On the costs in question, he said the quantity awarded was twice as much as the next largest recorded when the Ministry of Fisheries coughed up $369,500 for a failed prosecution of Maruha Corporation.
In that case Maruha’s lawyers initially sought $850,000, arguing that MFish acted in “bad faith” while negligently relying on "shonky science."
In the Feltex case, there was no suggestion that the Registrar acted in bad faith.
Mr Moore pointed out that the Feltex charge was a fine-only regulatory offence that had to be heard in the District Court because there was no mechanism for dealing with regulatory matters by use of a tribunal.

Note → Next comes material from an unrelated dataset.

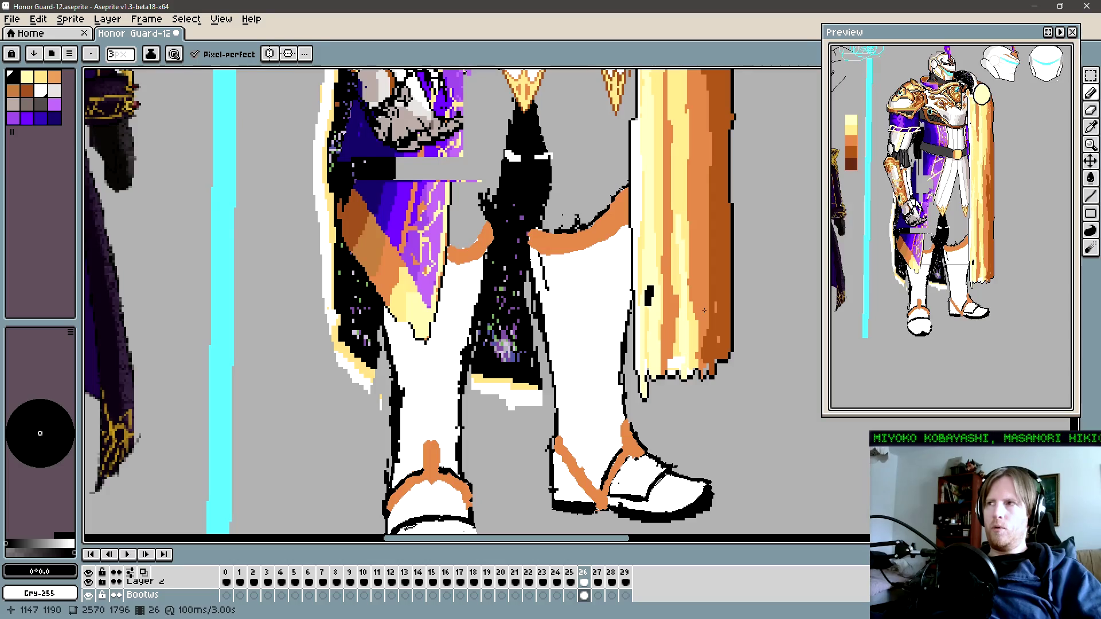
pyautogui.scroll(2, 926, 307)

He argued that while the Feltex directors might have suffered reputational damage, there was potentially more at stake for the Maruha case in terms of a potential prison sentence, loss of quota and vessel.
In the Feltex case, Judge Doogue’s order against MED amounted to $952,000, of which $517,145 is for Bell Gully, $203,857 for Paul Davison QC, $127,400 for Allan Galbraith QC and disbursements of $104,000.
Mr Moore said the Feltex award (70% of total costs) was a significantly higher multiple than the prosecution costs of $144,000, which also included costs of pre-charging advice.
Justice Asher said no doubt the counsel for the directors would describe that as “modest."
Mr Moore replied that Allan Galbraith “went as far to describe it as 'outrageously modest.'”
Mr Moore said: “We accept this was a case where it was required to engage a leading law firm and two leading silks, but that factor on its own or connected with others does not justify elevation of an award which otherwise would have been more modest if less experienced legal advisors had been engaged.”
In other words, he said, “Rolls Royce representation may have been justified but that doesn’t necessarily mean the court should have made a Rolls Royce award order.”